── Records for this task ──
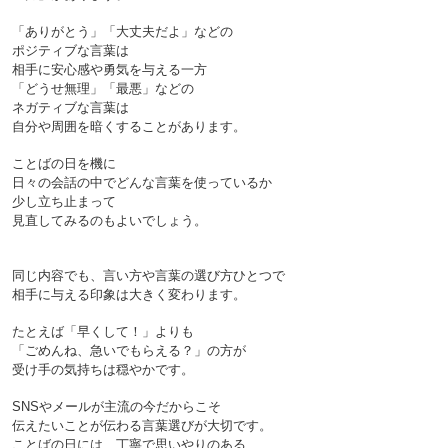
「ありがとう」「大丈夫だよ」などの
ポジティブな言葉は
相手に安心感や勇気を与える一方
「どうせ無理」「最悪」などの
ネガティブな言葉は
自分や周囲を暗くすることがあります。
ことばの日を機に
日々の会話の中でどんな言葉を使っているか
少し立ち止まって
見直してみるのもよいでしょう。

同じ内容でも、言い方や言葉の選び方ひとつで
相手に与える印象は大きく変わります。
たとえば「早くして！」よりも
「ごめんね、急いでもらえる？」
の方が
受け手の気持ちは穏やかです。
SNSやメールが主流の今だからこそ
伝えたいことが伝わる言葉選びが大切です。
ことばの日には、丁寧で思いやりのある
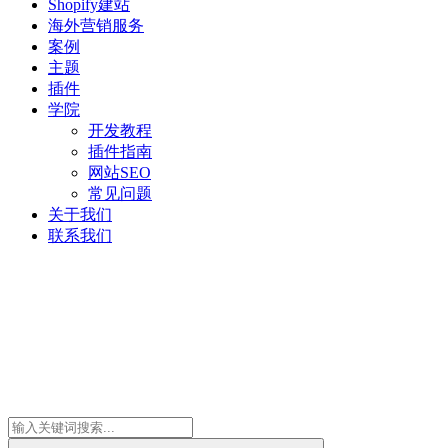
Shopify建站
海外营销服务
案例
主题
插件
学院
开发教程
插件指南
网站SEO
常见问题
关于我们
联系我们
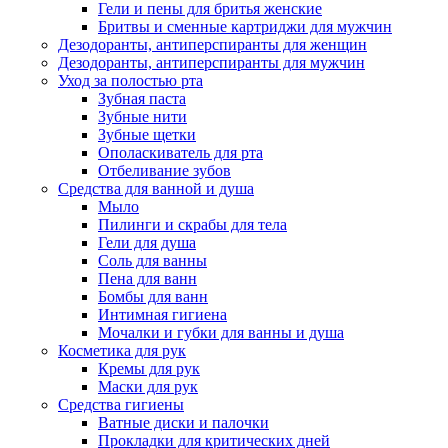
Гели и пены для бритья женские
Бритвы и сменные картриджи для мужчин
Дезодоранты, антиперспиранты для женщин
Дезодоранты, антиперспиранты для мужчин
Уход за полостью рта
Зубная паста
Зубные нити
Зубные щетки
Ополаскиватель для рта
Отбеливание зубов
Средства для ванной и душа
Мыло
Пилинги и скрабы для тела
Гели для душа
Соль для ванны
Пена для ванн
Бомбы для ванн
Интимная гигиена
Мочалки и губки для ванны и душа
Косметика для рук
Кремы для рук
Маски для рук
Средства гигиены
Ватные диски и палочки
Прокладки для критических дней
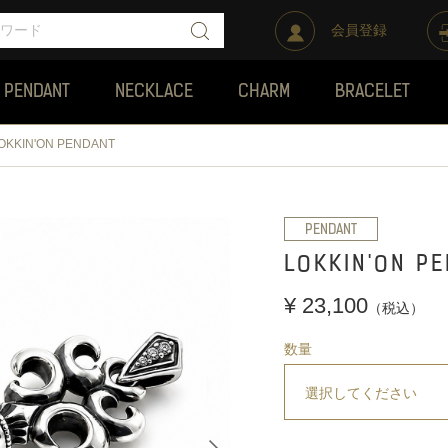
会員登録
PENDANT
NECKLACE
CHARM
BRACELET
OKKIN'ON PENDANT
PENDANT
LOKKIN'ON P
¥ 23,100
（税込）
数量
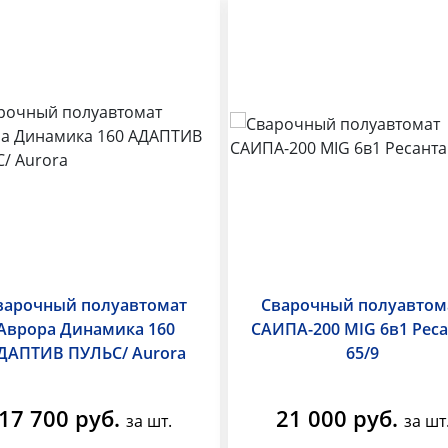
варочный полуавтомат
Сварочный полуавтом
Аврора Динамика 160
САИПА-200 MIG 6в1 Реса
ДАПТИВ ПУЛЬС/ Aurora
65/9
17 700 руб.
21 000 руб.
за шт.
за шт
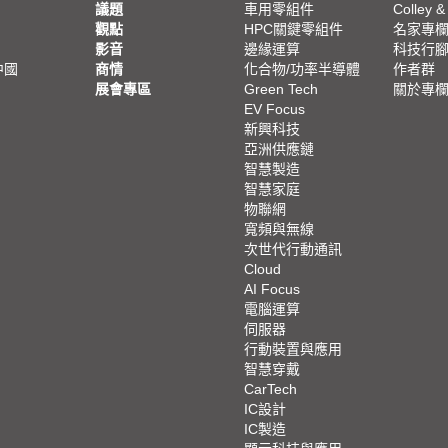
議題
車用零組件
Colley &
觀點
HPC關鍵零組件
名家專
影音
邊緣運算
科技行
中國
商情
化合物/功率半導體
作者群
展會專區
Green Tech
關於專
EV Focus
新興科技
亞洲供應鏈
智慧製造
智慧家庭
物聯網
寬頻與無線
次世代行動通訊
Cloud
AI Focus
電腦運算
伺服器
行動裝置與應用
智慧穿戴
CarTech
IC設計
IC製造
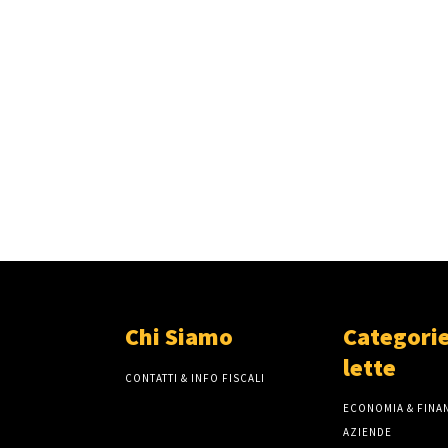
Chi Siamo
Categorie
lette
CONTATTI & INFO FISCALI
ECONOMIA & FINAN
AZIENDE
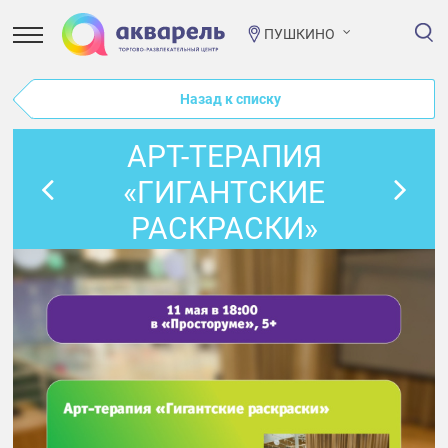
ПУШКИНО
Назад к списку
АРТ-ТЕРАПИЯ
«ГИГАНТСКИЕ
РАСКРАСКИ»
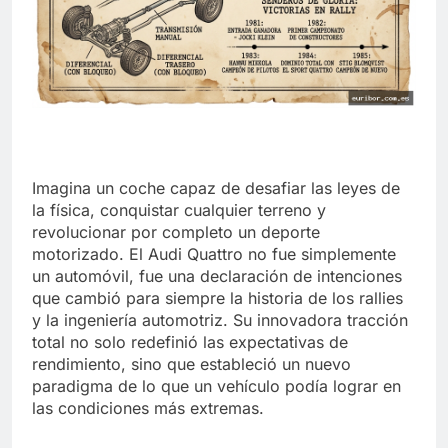
Imagina un coche capaz de desafiar las leyes de
la física, conquistar cualquier terreno y
revolucionar por completo un deporte
motorizado. El Audi Quattro no fue simplemente
un automóvil, fue una declaración de intenciones
que cambió para siempre la historia de los rallies
y la ingeniería automotriz. Su innovadora tracción
total no solo redefinió las expectativas de
rendimiento, sino que estableció un nuevo
paradigma de lo que un vehículo podía lograr en
las condiciones más extremas.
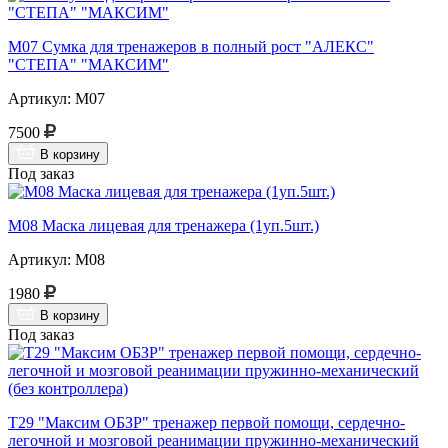
М07 Сумка для тренажеров в полный рост "АЛЕКС"
"СТЕПА" "МАКСИМ"
Артикул: М07
7500
В корзину
Под заказ
М08 Маска лицевая для тренажера (1уп.5шт.)
Артикул: М08
1980
В корзину
Под заказ
Т29 "Максим ОБЗР" тренажер первой помощи, сердечно-
легочной и мозговой реанимации пружинно-механический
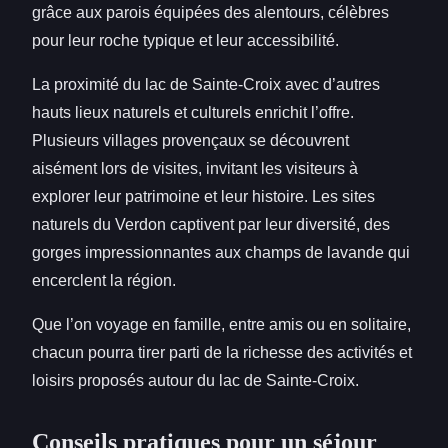
grâce aux parois équipées des alentours, célèbres
pour leur roche typique et leur accessibilité.
La proximité du lac de Sainte-Croix avec d’autres
hauts lieux naturels et culturels enrichit l’offre.
Plusieurs villages provençaux se découvrent
aisément lors de visites, invitant les visiteurs à
explorer leur patrimoine et leur histoire. Les sites
naturels du Verdon captivent par leur diversité, des
gorges impressionnantes aux champs de lavande qui
encerclent la région.
Que l’on voyage en famille, entre amis ou en solitaire,
chacun pourra tirer parti de la richesse des activités et
loisirs proposés autour du lac de Sainte-Croix.
Conseils pratiques pour un séjour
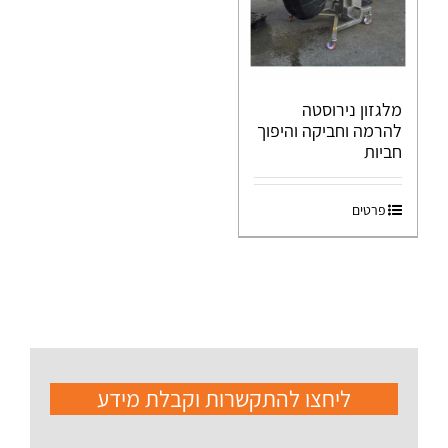
מלגזון נירוסטה
להרמה וחביקה והיפוך
חביות
פרטים
ליחצו להתקשרות וקבלת מידע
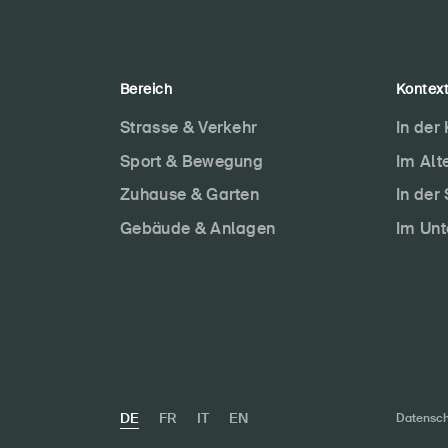
Bereich
Kontex
Strasse & Verkehr
In der
Sport & Bewegung
Im Alt
Zuhause & Garten
In der
Gebäude & Anlagen
Im Un
DE
FR
IT
EN
Datensch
───
Find every line in the data that contains the word "мужчин", and copy each of those lines. Matching is case-sensitive.

Бритвы и сменные картриджи для мужчин
Дезодоранты, антиперспиранты для мужчин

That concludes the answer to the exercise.